Rikki Tikki Traveller said:
By using 2D-2 with DMs you also skew the high end. Say you give a DM +2 for a certain habitability combination, then what do you do with roll of 12? Your modified roll is now 14. Do you make that 10^14 (100 Trillion people) or do to cap it at 10 (most likely). Then for those types of worlds, it is more likely that you will have POP 10 (15 in 36) than it is for POP 9 (6 in 36). I personally don't think that makes sense.

Yes - its the cap that really skews the range - but I suspect its an artifact of not overloading the Govt Type table as well as keeping size manageable.

Rikki Tikki Traveller said:
I would also define habitability very simply, just use ATM

ATM: 4-9: Drop lowest
All Other ATM: Drop highest.

That may be TOO simple though.

Actually, given the profound effects of technology on habitation and what people consider livable, after some thought, I think that this is about all that is needed as a modifier...for the OTU and OTU-like universes, obviously.

Any society as old and as prone to interregnum effects and/or simple stagnation is very likely to have lots of remnant populations stuck in some odd (and unpleasant) places - and, really, even without further immigration, it only takes a century or two of growth to increase a semi-technological society by orders of magnitude.

So....while one could make an argument that habitability could be ignored, adopting a "choose the most likely/largest modifier and leave it at that solution", some effect for habitability works fine, simply interms of providing for minimizing resources spent keeping people alive (food and air works pretty well. Even desert planets would have some water, particulalry with a O/N atmosphere.

Regarding having to think...

This is NOT combat. The GM is rolling this stuff, not the players and (s)he only has to do it when generating a sub-sector, so once to set up the campaign area and maybe a couple of other times during unusual circumstances.

Yes, true. However, "time consuming" is more likely to be the problem with any mechanic I use as a GM (nowadays especially, but even from the beginning when I was 14). Table lookups take time. Dice roll mechanic modifications work faster for me, based on a simple rule; and although a simple modifier would work just as well, they do seem to quickly get out of hand....I have no idea why one and not the other is the case, it just seems to be easier to stop fiddling when the element of modification is the physical dice. Perhaps, however, I'm odd that way ?

So after all this discussion, is anything actually going make it through to the worldgen in the corebook? Gar?

Also, Mongoose is keeping UWPs, right?

EDG said:
So after all this discussion, is anything actually going make it through to the worldgen in the corebook?

This would be good to know as there was good stuff here...

Well, I'm guessing that the playtest part of all of this in the forum was in fact over some weeks ago. While they made it pretty clear that they read the forums, it's also been clear that the best place for input was sending it off to them...plus, the signal/noise ratio has to be better for them that way. Content aside, theres a lot of text to wade thru.

Everything considered, I think Gar is (and probably has been) mainly finishing up the existing ms with his extension time....rather than trying to add first round playtest stuff at the last minute. And good thing, too, for quality control issues.

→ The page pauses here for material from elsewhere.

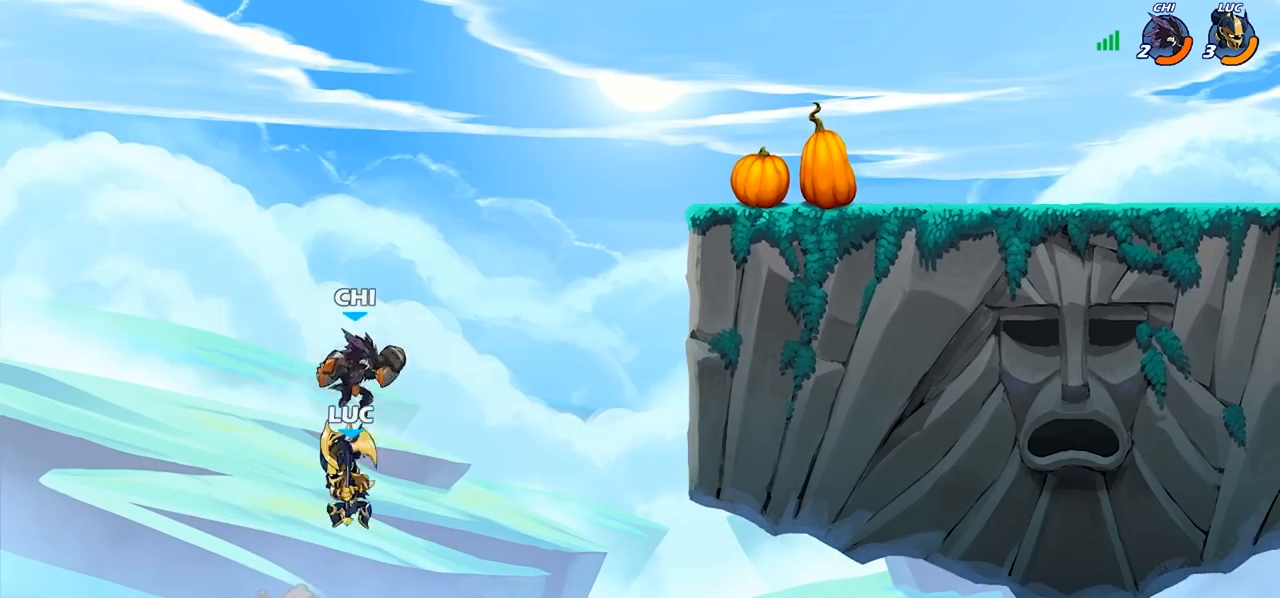
{"buttons": ["CIRCLE"], "left_stick": "up-right", "right_stick": "center", "events": [[67, "left_stick", "up-right"], [467, "CIRCLE", "down"]]}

So, unless it got sent directly before the first(ish) I doubt if it made sense to include much from the board, even if the opportunity and or time existed to do so(which is questionable).

As to the specific planetary stuff, I'm guessing a slightly modded Book 3. We (as a playtest group) really didn't get into it until quite late in the proccess.

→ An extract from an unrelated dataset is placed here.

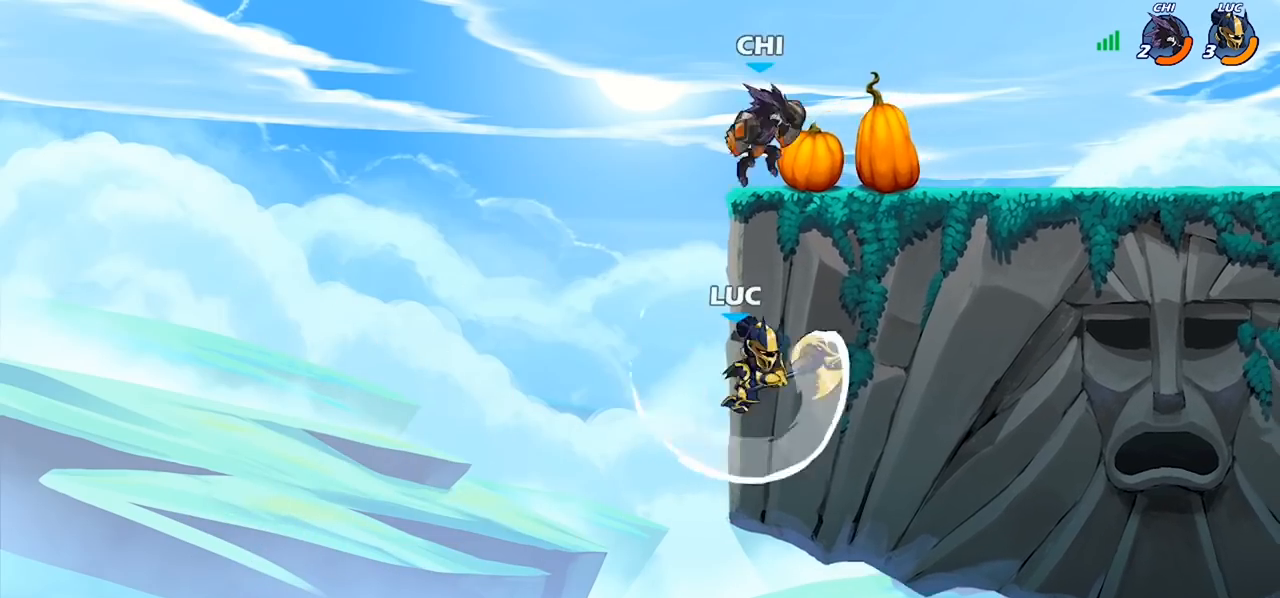
{"buttons": [], "left_stick": "up-right", "right_stick": "center", "events": [[100, "left_stick", "up-left"], [200, "left_stick", "left"], [433, "CROSS", "down"], [467, "left_stick", "up-right"], [500, "CROSS", "up"]]}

So, waiting and seeing what gets released is my main plan at this point.

As I mentioned earlier, I sent Gar my ideas for a slightly revised Book 3 worldgen, most if it just included the later government and LL codes.

I will send him an update for the suggested population (roll 3D and drop one based on habitability). At least he will get that.

If anyone wants to post an alternate way to do it, I strongly suggest you email it in pretty quick. I expect that the final draft will be leaving Gar's hands pretty quickly.